Eggplant Functional is a black-box GUI test automation tool. It was developed in Boulder, Colorado, by Doug Simons, Jonathan Gillaspie, and John McIntosh. The software was developed by Redstone Software (a subsidiary of Gresham Computing PLC) starting in 2002. Redstone was acquired on 2 September 2008 by a UK-based company called Eggplant (formerly Testplant).

Approach
Eggplant Functional uses a two-system model, consisting of a controller machine, where scripts are authored and executed, and a system under test (SUT), which may be running a VNC server. Eggplant Functional can either connect to the VNC server via its built-in viewer via TCP/IP or connect to a system that supports Remote Desktop Protocol (RDP). Any system that has a VNC server for it can be a SUT. Originally Mac-only, the controller environment/IDE is now available on Linux and Windows using GNUstep.

→ Data excerpts

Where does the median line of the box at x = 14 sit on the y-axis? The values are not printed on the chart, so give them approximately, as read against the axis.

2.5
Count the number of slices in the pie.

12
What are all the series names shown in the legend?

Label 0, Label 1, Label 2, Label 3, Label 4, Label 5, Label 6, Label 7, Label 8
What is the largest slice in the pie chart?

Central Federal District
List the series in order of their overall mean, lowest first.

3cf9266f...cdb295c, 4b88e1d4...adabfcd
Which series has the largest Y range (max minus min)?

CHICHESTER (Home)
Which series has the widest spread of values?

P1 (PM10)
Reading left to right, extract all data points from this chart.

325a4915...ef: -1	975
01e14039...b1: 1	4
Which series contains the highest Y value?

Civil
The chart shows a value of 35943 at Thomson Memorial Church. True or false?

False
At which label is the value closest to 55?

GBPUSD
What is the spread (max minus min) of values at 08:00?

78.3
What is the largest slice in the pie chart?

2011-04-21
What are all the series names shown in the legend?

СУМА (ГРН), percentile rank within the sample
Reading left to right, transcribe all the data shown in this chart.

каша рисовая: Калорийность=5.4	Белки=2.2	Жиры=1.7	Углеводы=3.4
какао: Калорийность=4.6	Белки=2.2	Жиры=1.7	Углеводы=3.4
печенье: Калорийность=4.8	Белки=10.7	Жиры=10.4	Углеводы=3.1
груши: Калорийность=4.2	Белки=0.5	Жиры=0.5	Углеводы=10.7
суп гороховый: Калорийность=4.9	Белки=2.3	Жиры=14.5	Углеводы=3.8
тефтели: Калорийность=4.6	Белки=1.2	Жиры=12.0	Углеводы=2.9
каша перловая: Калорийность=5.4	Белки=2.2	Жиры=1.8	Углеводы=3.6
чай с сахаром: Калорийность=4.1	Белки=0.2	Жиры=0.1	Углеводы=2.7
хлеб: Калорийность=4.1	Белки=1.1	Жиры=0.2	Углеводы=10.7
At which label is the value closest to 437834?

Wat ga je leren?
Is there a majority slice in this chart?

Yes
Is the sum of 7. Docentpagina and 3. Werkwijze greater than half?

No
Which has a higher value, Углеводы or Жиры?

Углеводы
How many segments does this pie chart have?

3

→ Required action
Please continue the Eggplant Functional passage above from the end of its last sentence.

→ Answer to the problem
Scripting is accomplished using a proprietary scripting language called SenseTalk, an English-like language that is easy to use. SenseTalk allows for manual script creation or can be used in conjunction with an "assisted scripting" mode, meaning the scripter teaches Eggplant Functional to navigate a system and verify a set of test steps. A new feature has been recently added to Eggplant Functional called "Turbo Capture" which facilitates script creation by recording a series of mouse and keyboard actions as they are executed against a live SUT. Eggplant Functional then facilitates the image capture process and generates SenseTalk code according to the actions executed.

In 2011, Eggplant (formerly Testplant) released Eggplant Functional v11, which integrated an Optical Character Recognition (OCR) engine. It is compatible with the Mac, Linux and Windows versions.

Other notable achievements of 2011 include the US Patent received on Eggplant granted by US Patent and Trademark Office, and the launch of Eggplant mobile testing solutions enabling network providers, application developers and manufacturers to test software and applications on wireless devices like tablets and smartphones.

In 2013, Eggplant Functional was localized in Chinese.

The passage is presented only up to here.